The First Nation appealed after Ontario’s highest court ruled in March that the province has the right to “take up” treaty land for forestry and mining.
The northwestern Ontario First Nation has spent nearly 15 years in court fighting the province’s decision to issue a licence for clear-cut operations in parts of the Keewatin portion of Treaty 3 territory.
Chief Simon Fobister says Ontario continues to plan for clear-cut logging throughout Grassy Narrows Territory and is seeking input on a new 10-year forest management plan that includes dozens of large clear-cuts.
The First Nation says scientific studies indicate that clear-cut logging in boreal watersheds raises mercury levels in fish above the Health Canada limit for safe human consumption.
It adds recent clear-cut logging in Grassy Narrows territory has exacerbated the impact of mercury poisoning that began when a paper mill upstream in Dryden dumped mercury between 1962 and 1970.

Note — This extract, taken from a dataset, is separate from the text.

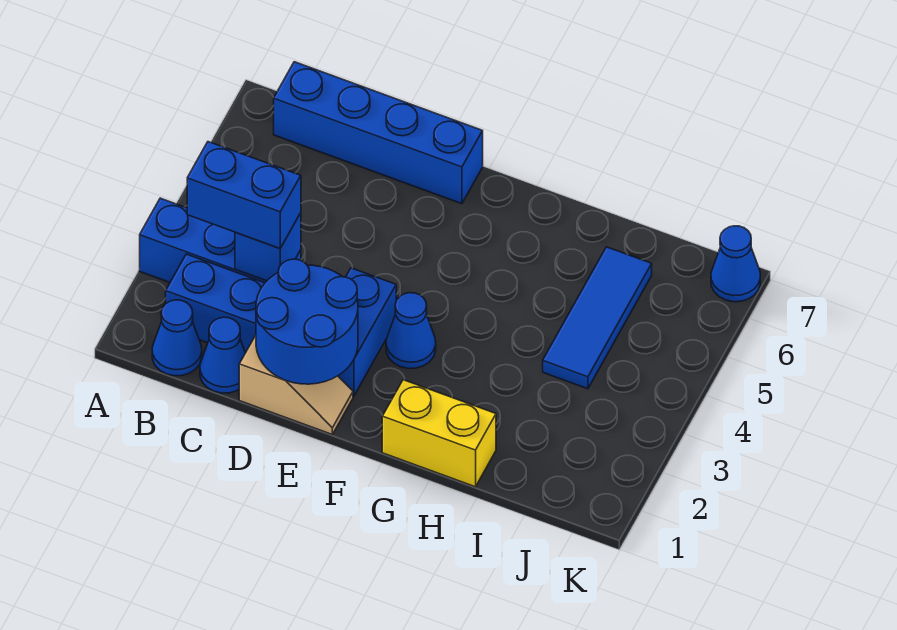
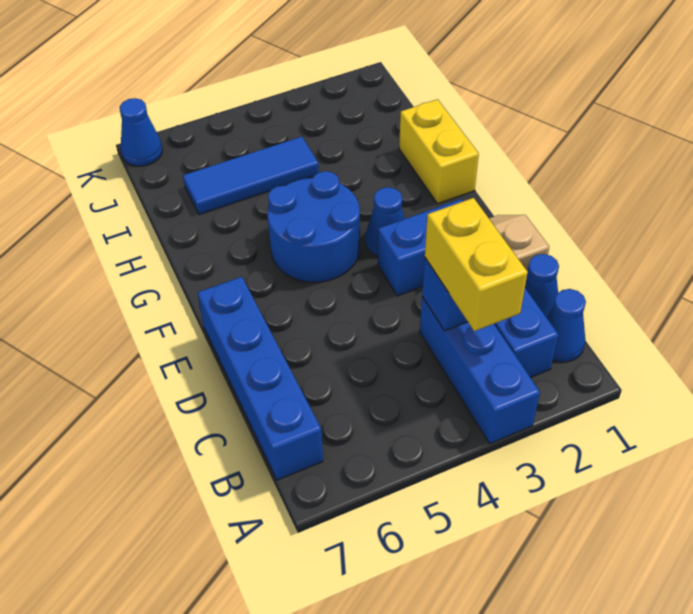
blue brick B3:C3 level 3 -> yellow brick B3:C3 level 3
blue round brick D1:E2 level 2 -> blue round brick F4:G5 level 1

“Our community has suffered for too long from the impacts of industry imposed on our people,” said Joseph Fobister, one of the Grassy Narrows trappers who initiated the legal action.
“We cannot allow industry to further damage our way of life and our health by poisoning our water and destroying the forests that we depend on,” he said.
Joseph Fobister called the decision by the Supreme Court to hear the case “further proof that our concerns are valid and important.”
“It is sad that Ontario continues to ignore us when we tell them that clear-cut logging hurts our people,” he said.
A spokeswoman for the province’s Ministry of Natural Resources said she could not comment directly on the case while it is before the courts.
“We remain committed to respecting treaty rights, while providing a stable environment for the resource development sector in Ontario,” Jolanta Kowalski said Thursday.